Yes, yes it is.
And by real life, I mean life after graduation. The "Adult World!" Dun dun dun! Yeah, it's scary sometimes. Mama handed me an envelope from my loan company with a smile on her face and said, "Welcome to the adult world." Thanks Ma, I appreciate it.
Well...the lack of friends to go out and get doughnuts with at 1 in the morning is a huge downer. The serious lack of a coffee shop that can compete with McConn is a sad representation of the world. Is there seriously no coffee shop in the world that can compete with what these college kids are turning out? In my opinion, no, no there isn't.
What's even more sad is the lack of chapel services every day. Yes, I said it. I MISS CHAPEL. They always said we would. Appreciate it, they said. You'll miss it in real life, they said. I mean, have you lived in this often depressing, ridiculously crazy world? Yeah, you're gonna miss the thrice weekly encouragement from people who are witnessing God work in crazy ways.
I want to see God work in crazy ways. I want a life like Shane Claiborne or Aletheia Schmidt. I want to be bold, step out in faith, do something dangerous, and have God show up to save me. I think.
Is that really what I want? Is that really, honestly, what I want?
I want to feel comfortable. I want to be safe. I want the process of life and learning to be behind me, so I can sit down as if after a long day's work, snuggle up with someone, and watch other people experiencing life on TV. Oh, and I want some pizza too.
That is what I want sometimes. When I am feeling lazy and uncomfortable in this world where God seems to have placed me. But that life is not satisfying. You can only take so much before you are stuffed full of pizza and never want to hear a perfectly timed sarcastic comeback again.

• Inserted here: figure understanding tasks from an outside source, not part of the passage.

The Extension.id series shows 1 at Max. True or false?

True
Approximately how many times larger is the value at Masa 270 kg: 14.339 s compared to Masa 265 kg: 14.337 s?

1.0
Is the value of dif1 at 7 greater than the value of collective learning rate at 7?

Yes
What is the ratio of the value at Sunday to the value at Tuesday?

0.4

God wants to call me to a place where I feel uncomfortable. Where I do not feel in control, and do not feel capable of surviving. He's already done it before, but he will do it again. He will continue to do it again and again for as long as I keep breathing on this planet. God will call me to a place of uncertainty because that is the place where God will show up.
And God will continue to do this, even though I have already gone to places of uncertainty and seen him show up. I have drawn closer to God through these times, and so I think, "That's good. We can stop now."

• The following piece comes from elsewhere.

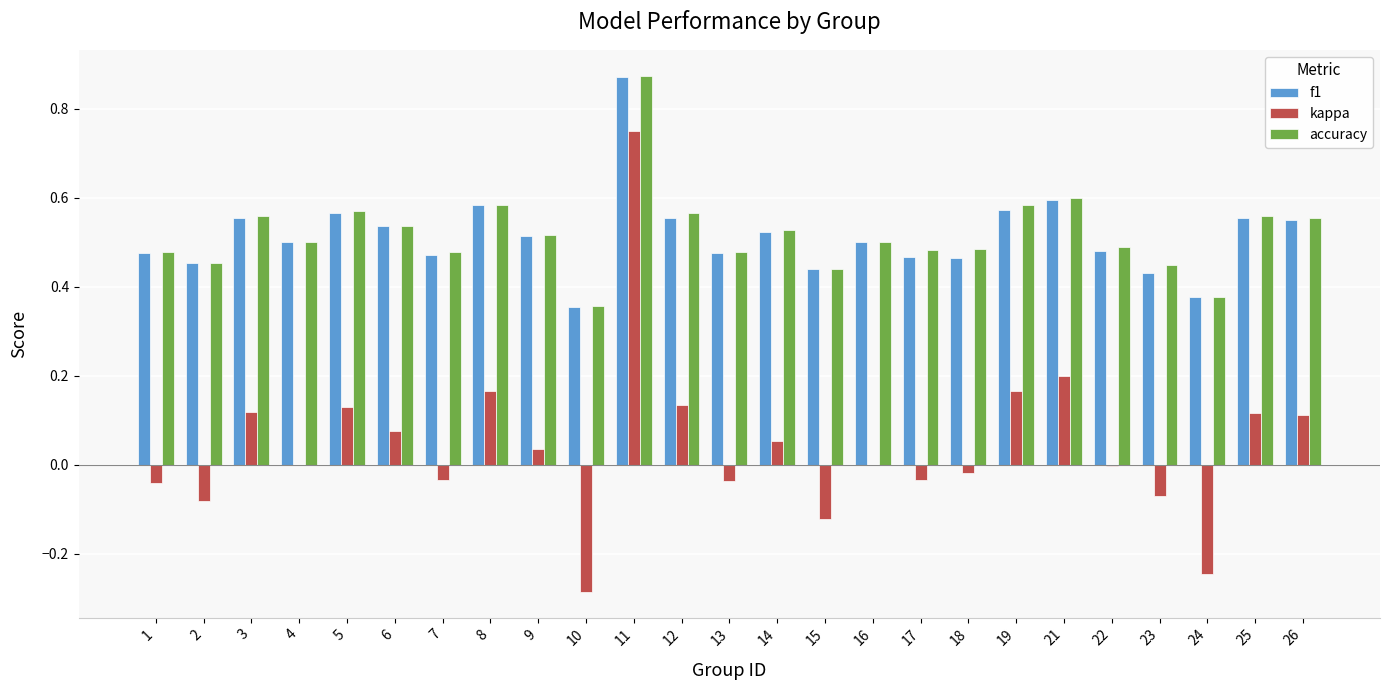

At which category is the sum across all series the highest?

11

No. No we can't stop now, because God wants to be with me throughout my ENTIRE life. No matter how many times I have had to step out in faith, God will call me out again. And he will show up again. I know he will because he always has, because he who called me is faithful.
So let this be my real life. This world where God calls me to work at a job I don't feel qualified for. This world where God calls me to mow the lawn, even though it is quite possible that the lawn mower might explode on me.
And this world where, if I let him, God will call me out upon the waters, and his sovereign hand will be my guide. Let my trust be without borders, let my God be proven faithful, and let my relationship with him grow deeper than the deepest ocean upon which he may call me.